The evidence provided in this paper serves as a warning not to make strong assumptions about the effect of exposure, like those embodied in using offset in a Poisson distribution. It is wise at least to make a sensitivity check by estimating the effect of the varying exposure. Also, the probability of excessive zero may also depend on the population at risk. The relationship between exposure and the probability of excessive zero component, therefore, needs to be carefully assessed and properly incorporated in the model.

In our motivating example, the ZIP model with varying exposure being included in both the binary and count components as a covariate fits this particular data set well. However, in some situations, after accounting for zero-inflation and adjusting for the effects of the covariates and varying exposure, the data may still suggest additional overdispersions. The proposed modeling approach could then be applied to other zero-inflated models to account for additional overdispersion, such as zero-inflated negative binomial model and zero-inflated generalized Poisson model [12,33]. Score test could be conducted to help determine whether a more complex model is appropriate, without fitting a more complex model [33].

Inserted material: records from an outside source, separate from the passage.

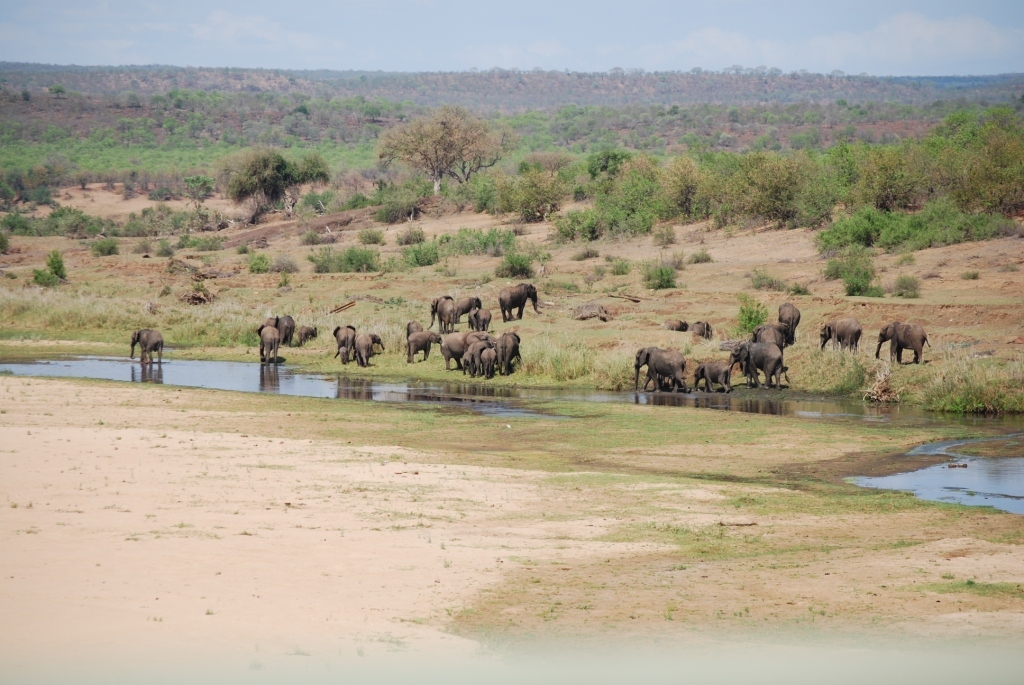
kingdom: Animalia
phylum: Chordata
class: Mammalia
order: Proboscidea
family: Elephantidae
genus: Loxodonta
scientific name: Loxodonta africana
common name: African elephant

In addition, including varying exposure as a covariate in both the binary and count components of the ZI model leads to an increase in the number of parameters to be estimated. In the situation where many covariates are involved, the variable selection needs to be conducted to address the potential over parametrization problem, especially when the sample size is small. Traditional variable selection procedures, such as the automated variable selection methods, may result in models that are unstable and not reproducible [3]. Penalized regression methods are popular for selecting variables, which keep all the variables in the model but constrain the regression coefficients by shrinking them toward zero. A variety of penalty functions can be considered, such as Least Absolute Shrinkage and Selection Operator (LASSO) [29], Smoothly Clipped Absolute Deviation penalty (SCAD) [15], and minimax concave penalty (MCP) [37]. Penalized regression methods have been extended for selecting parsimonious zero-inflated models [9,30,31,36]. Future studies will be conducted to evaluate the performance of the proposed modeling strategy with these variable selection methods under different ratios of the number of candidate covariates to the sample size.

Note that zero-inflated and hurdle models have been extended to model longitudinal or clustered count measures with excess zeros by linking the binary and count components using a shared subject-specific random effect term or bivariate normal distribution. The linkage of the model components allows the dependence between the binary and count components of the model [24,25]. As a result, the binary and count processes will not act independently; that is, model misspecification for one component may have an impact on the other component passed through the shared random effect terms. Future work will be conducted to investigate the impact of misspecification of the exposure effect on such correlated random effects models.

In our simulations and empirical studies, we considered the linear effect of the log of the exposure variable. However, more flexible modeling of exposure-outcome associations can be applied to avoid constraining a priori functional form of this relationship to a particular parametric family of functions, such as conventionally used linear functions.

Funding Statement

This research was supported by the discovery grant from the Canadian Network for Research and Innovation in Machining Technology, Natural Sciences and Engineering Research Council of Canada [RGPIN 07212-2019].

Disclosure statement

No potential conflict of interest was reported by the author(s).